Acromegaly is a rare condition with prevalence rates of 60 per million population. The condition can cause significant morbidity and mortality but may present with vague features; therefore a high index of clinical suspicion is warranted. The average delay in diagnosis after onset of the disease is about eight years. It can cause hypertension and disorders of glucose metabolism, which are increasing in prevalence, as well as soft tissue enlargement, which may take years to be noticed. The increasing use of imaging techniques has invented a new disorder—the incidentaloma. When incidentalomas are found in the pituitary, a thorough history and examination is required with relevant biochemical tests. The biochemical diagnostic criteria for acromegaly have changed over the past decade, bringing the GH diagnostic threshold to lower levels. The advent of better and more sensitive GH assays and better imaging have helped to diagnose more subtle forms of the disease, which would not have been picked up earlier, and may therefore hopefully reduce morbidity and mortality. Furthermore, newer treatment options, whilst expanding the therapeutic armour, also pose a challenge to the treating endocrinologist in deciding what best suits the patient.

Key Learning Points

  • Acromegaly is a rare but easily diagnosed condition that can cause significant morbidity and mortality.
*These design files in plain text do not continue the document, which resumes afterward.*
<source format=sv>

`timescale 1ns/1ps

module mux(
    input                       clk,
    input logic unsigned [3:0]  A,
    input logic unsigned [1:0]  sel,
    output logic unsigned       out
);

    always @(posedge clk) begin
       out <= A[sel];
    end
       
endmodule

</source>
  • Increasing use of imaging has led to an increase of incidental findings—the “incidentaloma”.
  • Symptoms of acromegaly may persist for many years before the diagnosis is made.
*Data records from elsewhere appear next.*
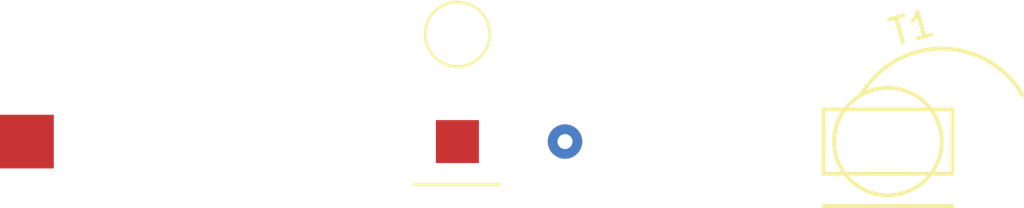
<source format=kicad_pcb>


(kicad_pcb (version 20171130) (host pcbnew 5.1.6)

  (page A3)
  (title_block
    (title "pcb")
    (rev "v9.9")
    (company "Ergogen Tests")
  )

  (general
    (thickness 1.6)
  )

  (layers
    (0 F.Cu signal)
    (31 B.Cu signal)
    (32 B.Adhes user)
    (33 F.Adhes user)
    (34 B.Paste user)
    (35 F.Paste user)
    (36 B.SilkS user)
    (37 F.SilkS user)
    (38 B.Mask user)
    (39 F.Mask user)
    (40 Dwgs.User user)
    (41 Cmts.User user)
    (42 Eco1.User user)
    (43 Eco2.User user)
    (44 Edge.Cuts user)
    (45 Margin user)
    (46 B.CrtYd user)
    (47 F.CrtYd user)
    (48 B.Fab user)
    (49 F.Fab user)
  )

  (setup
    (last_trace_width 0.25)
    (trace_clearance 0.2)
    (zone_clearance 0.508)
    (zone_45_only no)
    (trace_min 0.2)
    (via_size 0.8)
    (via_drill 0.4)
    (via_min_size 0.4)
    (via_min_drill 0.3)
    (uvia_size 0.3)
    (uvia_drill 0.1)
    (uvias_allowed no)
    (uvia_min_size 0.2)
    (uvia_min_drill 0.1)
    (edge_width 0.05)
    (segment_width 0.2)
    (pcb_text_width 0.3)
    (pcb_text_size 1.5 1.5)
    (mod_edge_width 0.12)
    (mod_text_size 1 1)
    (mod_text_width 0.15)
    (pad_size 1.524 1.524)
    (pad_drill 0.762)
    (pad_to_mask_clearance 0.05)
    (aux_axis_origin 0 0)
    (visible_elements FFFFFF7F)
    (pcbplotparams
      (layerselection 0x010fc_ffffffff)
      (usegerberextensions false)
      (usegerberattributes true)
      (usegerberadvancedattributes true)
      (creategerberjobfile true)
      (excludeedgelayer true)
      (linewidth 0.100000)
      (plotframeref false)
      (viasonmask false)
      (mode 1)
      (useauxorigin false)
      (hpglpennumber 1)
      (hpglpenspeed 20)
      (hpglpendiameter 15.000000)
      (psnegative false)
      (psa4output false)
      (plotreference true)
      (plotvalue true)
      (plotinvisibletext false)
      (padsonsilk false)
      (subtractmaskfromsilk false)
      (outputformat 1)
      (mirror false)
      (drillshape 1)
      (scaleselection 1)
      (outputdirectory ""))
  )

  (net 0 "")
(net 1 "GND")
(net 2 "VCC")

  (net_class Default "This is the default net class."
    (clearance 0.2)
    (trace_width 0.25)
    (via_dia 0.8)
    (via_drill 0.4)
    (uvia_dia 0.3)
    (uvia_drill 0.1)
    (add_net "")
(add_net "GND")
(add_net "VCC")
  )

  
    
        (module pad_minimal (layer F.Cu) (tedit 0)

            (at 10 0 0)

            (fp_text reference "FP1" (at 0 0) (layer F.SilkS) hide (effects (font (size 1.27 1.27) (thickness 0.15))))
            (fp_text value "" (at 0 0) (layer F.SilkS) hide (effects (font (size 1.27 1.27) (thickness 0.15))))

            (pad 1 smd rect (at 0 0 0) (size 2.5 2.5) (layers F.Cu F.Mask) (net 1 "GND"))

        )
    
        

    
        (module pad_primitives (layer F.Cu) (tedit 0)

            (at 30 0 0)

            (fp_text reference "FP2" (at 0 0) (layer F.SilkS) hide (effects (font (size 1.27 1.27) (thickness 0.15))))
            (fp_text value "" (at 0 0) (layer F.SilkS) hide (effects (font (size 1.27 1.27) (thickness 0.15))))

            (pad 1 smd rect (at 0 0 0) (size 2 2) (layers F.Cu F.Mask) (net 2 "VCC"))
            (pad 2 thru_hole circle (at 5 0 0) (size 1.6 1.6) (drill 0.7) (layers F.Cu B.Cu F.Mask B.Mask) (net 2 "VCC"))
            (fp_circle (center 0 -5) (end 1.5 -5) (layer F.SilkS) (width 0.12))
            (fp_line (start -2 2) (end 2 2) (layer F.SilkS) (width 0.12))

        )
    
        

    
        (module primitives_templated (layer F.Cu) (tedit 0)

            (at 50 0 0)

            (fp_text reference "FP3" (at 0 0) (layer F.SilkS) hide (effects (font (size 1.27 1.27) (thickness 0.15))))
            (fp_text value "" (at 0 0) (layer F.SilkS) hide (effects (font (size 1.27 1.27) (thickness 0.15))))

            (fp_circle (center 0 0) (end 2.5 0) (layer F.SilkS) (width 0.18))
            (fp_line (start -3 3) (end 3 3) (layer F.SilkS) (width 0.18))
            (fp_arc (start 2.5 0) (end -1.2499999999999996 -2.165063509461097) (angle 120) (layer F.SilkS) (width 0.18))
            (fp_line (start -3 1.5) (end 3 1.5) (layer F.SilkS) (width 0.18))
            (fp_line (start 3 1.5) (end 3 -1.5) (layer F.SilkS) (width 0.18))
            (fp_line (start 3 -1.5) (end -3 -1.5) (layer F.SilkS) (width 0.18))
            (fp_line (start -3 -1.5) (end -3 1.5) (layer F.SilkS) (width 0.18))
            (fp_text user "T1" (at 0 -5 15) (layer F.SilkS) (effects (font (size 1.2 1.2) (thickness 0.18)) (justify left)))

        )
    
        
  

)
</source>
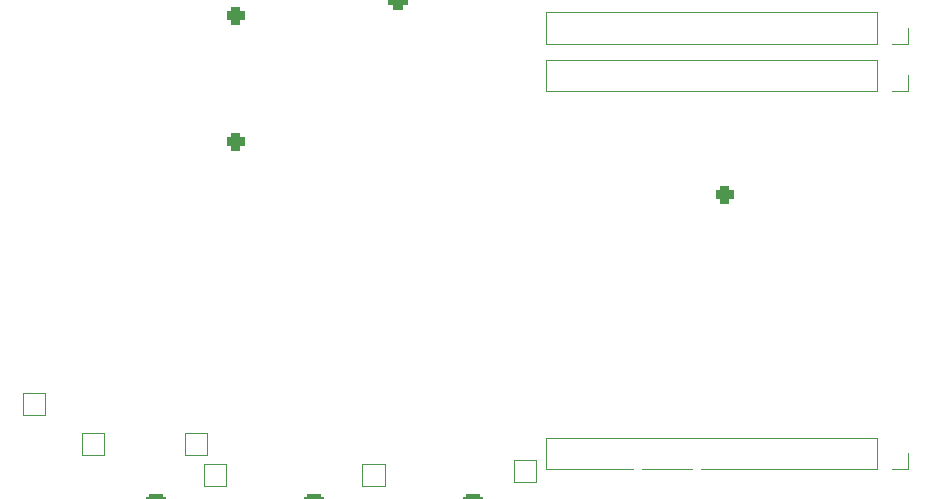
<source format=gbr>
%TF.GenerationSoftware,KiCad,Pcbnew,(6.0.11)*%
%TF.CreationDate,2024-02-29T08:25:03+09:00*%
%TF.ProjectId,Mother_UI,4d6f7468-6572-45f5-9549-2e6b69636164,rev?*%
%TF.SameCoordinates,Original*%
%TF.FileFunction,Legend,Bot*%
%TF.FilePolarity,Positive*%
%FSLAX46Y46*%
G04 Gerber Fmt 4.6, Leading zero omitted, Abs format (unit mm)*
G04 Created by KiCad (PCBNEW (6.0.11)) date 2024-02-29 08:25:03*
%MOMM*%
%LPD*%
G01*
G04 APERTURE LIST*
G04 Aperture macros list*
%AMRoundRect*
0 Rectangle with rounded corners*
0 $1 Rounding radius*
0 $2 $3 $4 $5 $6 $7 $8 $9 X,Y pos of 4 corners*
0 Add a 4 corners polygon primitive as box body*
4,1,4,$2,$3,$4,$5,$6,$7,$8,$9,$2,$3,0*
0 Add four circle primitives for the rounded corners*
1,1,$1+$1,$2,$3*
1,1,$1+$1,$4,$5*
1,1,$1+$1,$6,$7*
1,1,$1+$1,$8,$9*
0 Add four rect primitives between the rounded corners*
20,1,$1+$1,$2,$3,$4,$5,0*
20,1,$1+$1,$4,$5,$6,$7,0*
20,1,$1+$1,$6,$7,$8,$9,0*
20,1,$1+$1,$8,$9,$2,$3,0*%
G04 Aperture macros list end*
%ADD10C,0.120000*%
%ADD11RoundRect,0.381000X-0.381000X0.381000X-0.381000X-0.381000X0.381000X-0.381000X0.381000X0.381000X0*%
%ADD12C,1.524000*%
%ADD13RoundRect,0.250000X0.675000X-0.600000X0.675000X0.600000X-0.675000X0.600000X-0.675000X-0.600000X0*%
%ADD14O,1.850000X1.700000*%
%ADD15RoundRect,0.425000X-0.425000X-0.425000X0.425000X-0.425000X0.425000X0.425000X-0.425000X0.425000X0*%
%ADD16C,1.700000*%
%ADD17RoundRect,0.381000X-0.381000X-0.381000X0.381000X-0.381000X0.381000X0.381000X-0.381000X0.381000X0*%
%ADD18RoundRect,0.250000X-0.600000X-0.675000X0.600000X-0.675000X0.600000X0.675000X-0.600000X0.675000X0*%
%ADD19O,1.700000X1.850000*%
%ADD20C,1.000000*%
%ADD21R,1.900000X1.900000*%
%ADD22C,1.900000*%
%ADD23C,1.440000*%
%ADD24RoundRect,0.250000X-0.675000X0.600000X-0.675000X-0.600000X0.675000X-0.600000X0.675000X0.600000X0*%
%ADD25R,1.600000X1.600000*%
%ADD26O,1.600000X1.600000*%
%ADD27R,1.700000X1.700000*%
%ADD28O,1.700000X1.700000*%
%ADD29R,1.500000X1.500000*%
G04 APERTURE END LIST*
D10*
%TO.C,J10*%
X170680000Y-87280000D02*
X170680000Y-85950000D01*
X168080000Y-87280000D02*
X140080000Y-87280000D01*
X169350000Y-87280000D02*
X170680000Y-87280000D01*
X140080000Y-87280000D02*
X140080000Y-84620000D01*
X168080000Y-84620000D02*
X140080000Y-84620000D01*
X168080000Y-87280000D02*
X168080000Y-84620000D01*
%TO.C,H6*%
X124480000Y-118820000D02*
X124480000Y-120720000D01*
X124480000Y-120720000D02*
X126380000Y-120720000D01*
X126380000Y-120720000D02*
X126380000Y-118820000D01*
X126380000Y-118820000D02*
X124480000Y-118820000D01*
%TO.C,H3*%
X111350000Y-116200000D02*
X109450000Y-116200000D01*
X109450000Y-116200000D02*
X109450000Y-118100000D01*
X109450000Y-118100000D02*
X111350000Y-118100000D01*
X111350000Y-118100000D02*
X111350000Y-116200000D01*
%TO.C,H5*%
X112950000Y-118850000D02*
X111050000Y-118850000D01*
X111050000Y-120750000D02*
X112950000Y-120750000D01*
X112950000Y-120750000D02*
X112950000Y-118850000D01*
X111050000Y-118850000D02*
X111050000Y-120750000D01*
%TO.C,H7*%
X137320000Y-118490000D02*
X137320000Y-120390000D01*
X137320000Y-120390000D02*
X139220000Y-120390000D01*
X139220000Y-118490000D02*
X137320000Y-118490000D01*
X139220000Y-120390000D02*
X139220000Y-118490000D01*
%TO.C,H2*%
X102650000Y-116200000D02*
X100750000Y-116200000D01*
X100750000Y-116200000D02*
X100750000Y-118100000D01*
X102650000Y-118100000D02*
X102650000Y-116200000D01*
X100750000Y-118100000D02*
X102650000Y-118100000D01*
%TO.C,J9*%
X169350000Y-83280000D02*
X170680000Y-83280000D01*
X168080000Y-83280000D02*
X168080000Y-80620000D01*
X140080000Y-83280000D02*
X140080000Y-80620000D01*
X170680000Y-83280000D02*
X170680000Y-81950000D01*
X168080000Y-83280000D02*
X140080000Y-83280000D01*
X168080000Y-80620000D02*
X140080000Y-80620000D01*
%TO.C,J11*%
X168080000Y-116620000D02*
X140080000Y-116620000D01*
X168080000Y-119280000D02*
X168080000Y-116620000D01*
X169350000Y-119280000D02*
X170680000Y-119280000D01*
X168080000Y-119280000D02*
X140080000Y-119280000D01*
X170680000Y-119280000D02*
X170680000Y-117950000D01*
X140080000Y-119280000D02*
X140080000Y-116620000D01*
%TO.C,H1*%
X97650000Y-114700000D02*
X97650000Y-112800000D01*
X95750000Y-112800000D02*
X95750000Y-114700000D01*
X95750000Y-114700000D02*
X97650000Y-114700000D01*
X97650000Y-112800000D02*
X95750000Y-112800000D01*
%TD*%
%LPC*%
D11*
%TO.C,SW7*%
X155160000Y-96040000D03*
D12*
X152660000Y-92840000D03*
X150160000Y-96040000D03*
%TD*%
D13*
%TO.C,J7*%
X173950000Y-116450000D03*
D14*
X173950000Y-113950000D03*
X173950000Y-111450000D03*
%TD*%
D15*
%TO.C,U1*%
X127540000Y-79565000D03*
D16*
X130080000Y-79565000D03*
X132620000Y-79565000D03*
X135160000Y-79565000D03*
%TD*%
D13*
%TO.C,J6*%
X173950000Y-103450000D03*
D14*
X173950000Y-100950000D03*
X173950000Y-98450000D03*
%TD*%
D17*
%TO.C,SW2*%
X113810000Y-80920000D03*
D12*
X113810000Y-83460000D03*
X113810000Y-86000000D03*
%TD*%
D18*
%TO.C,J2*%
X107000000Y-122300000D03*
D19*
X109500000Y-122300000D03*
X112000000Y-122300000D03*
%TD*%
D20*
%TO.C,J8*%
X152850000Y-119580000D03*
X147850000Y-119580000D03*
D21*
X148100000Y-115580000D03*
D22*
X152600000Y-115580000D03*
X153250000Y-123080000D03*
X147450000Y-123080000D03*
%TD*%
D18*
%TO.C,J3*%
X120400000Y-122300000D03*
D19*
X122900000Y-122300000D03*
X125400000Y-122300000D03*
%TD*%
D23*
%TO.C,RV1*%
X163553950Y-94190000D03*
X165350000Y-92393950D03*
X167146050Y-94190000D03*
%TD*%
D13*
%TO.C,J5*%
X173950000Y-90450000D03*
D14*
X173950000Y-87950000D03*
X173950000Y-85450000D03*
%TD*%
D24*
%TO.C,J1*%
X88750000Y-83700000D03*
D14*
X88750000Y-86200000D03*
%TD*%
D18*
%TO.C,J4*%
X133900000Y-122300000D03*
D19*
X136400000Y-122300000D03*
X138900000Y-122300000D03*
%TD*%
D25*
%TO.C,SW1*%
X100770000Y-84725000D03*
D26*
X100770000Y-87265000D03*
X100770000Y-89805000D03*
X100770000Y-92345000D03*
X100770000Y-94885000D03*
X108390000Y-94885000D03*
X108390000Y-92345000D03*
X108390000Y-89805000D03*
X108390000Y-87265000D03*
X108390000Y-84725000D03*
%TD*%
D17*
%TO.C,SW5*%
X113810000Y-91549000D03*
D12*
X113810000Y-94089000D03*
X113810000Y-96629000D03*
%TD*%
D27*
%TO.C,J10*%
X169350000Y-85950000D03*
D28*
X166810000Y-85950000D03*
X164270000Y-85950000D03*
X161730000Y-85950000D03*
X159190000Y-85950000D03*
X156650000Y-85950000D03*
X154110000Y-85950000D03*
X151570000Y-85950000D03*
X149030000Y-85950000D03*
X146490000Y-85950000D03*
X143950000Y-85950000D03*
X141410000Y-85950000D03*
%TD*%
D29*
%TO.C,H6*%
X125430000Y-119770000D03*
%TD*%
%TO.C,H3*%
X110400000Y-117150000D03*
%TD*%
%TO.C,H5*%
X112000000Y-119800000D03*
%TD*%
%TO.C,H7*%
X138270000Y-119440000D03*
%TD*%
%TO.C,H2*%
X101700000Y-117150000D03*
%TD*%
D27*
%TO.C,J9*%
X169350000Y-81950000D03*
D28*
X166810000Y-81950000D03*
X164270000Y-81950000D03*
X161730000Y-81950000D03*
X159190000Y-81950000D03*
X156650000Y-81950000D03*
X154110000Y-81950000D03*
X151570000Y-81950000D03*
X149030000Y-81950000D03*
X146490000Y-81950000D03*
X143950000Y-81950000D03*
X141410000Y-81950000D03*
%TD*%
D27*
%TO.C,J11*%
X169350000Y-117950000D03*
D28*
X166810000Y-117950000D03*
X164270000Y-117950000D03*
X161730000Y-117950000D03*
X159190000Y-117950000D03*
X156650000Y-117950000D03*
X154110000Y-117950000D03*
X151570000Y-117950000D03*
X149030000Y-117950000D03*
X146490000Y-117950000D03*
X143950000Y-117950000D03*
X141410000Y-117950000D03*
%TD*%
D29*
%TO.C,H1*%
X96700000Y-113750000D03*
%TD*%
M02*

</source>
  • Newer modalities of GH assays and treatment have led to earlier diagnosis and may reduce symptoms and mortality.


  1. 1. Duncan E, Wass JA (1999) Investigation protocol: Acromegaly and its investigation. Clin Endocrinol (Oxf) 50: 285–293.
  2. 2. Colao A, Ferone D, Marzullo P, Lombardi G (2004) Systematic complications of acromegaly: Epidemiology, pathogenesis, and management. Endocr Rev 25: 102–152.
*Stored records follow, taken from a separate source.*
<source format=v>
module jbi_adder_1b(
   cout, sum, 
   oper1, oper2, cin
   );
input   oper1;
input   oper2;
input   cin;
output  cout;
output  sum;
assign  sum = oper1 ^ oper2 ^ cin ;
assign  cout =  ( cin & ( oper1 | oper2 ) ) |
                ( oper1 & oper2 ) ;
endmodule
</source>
  3. 3. Aron DC, Howlett TA (2000) Pituitary incidentalomas. Endocrinol Metab Clin North Am 29: 205–221.
  4. 4. Alexander L, Appleton D, Hall R, Ross WM, Wilkinson R (1980) Epidemiology of acromegaly in the Newcastle region. Clin Endocrinol (Oxf) 12: 71–79.
  5. 5. Holdaway IM, Rajasoorya RC, Gamble GD (2004) Factors influencing mortality in acromegaly. J Clin Endocrinol Metab 89: 667–674.
  6. 6. Melmed S, Casaneuva FF, Cavagnini F, Chanson P, Frohman L, et al. (2002) Guidelines for acromegaly management. J Clin Endocrinol Metab 87: 4054–4058.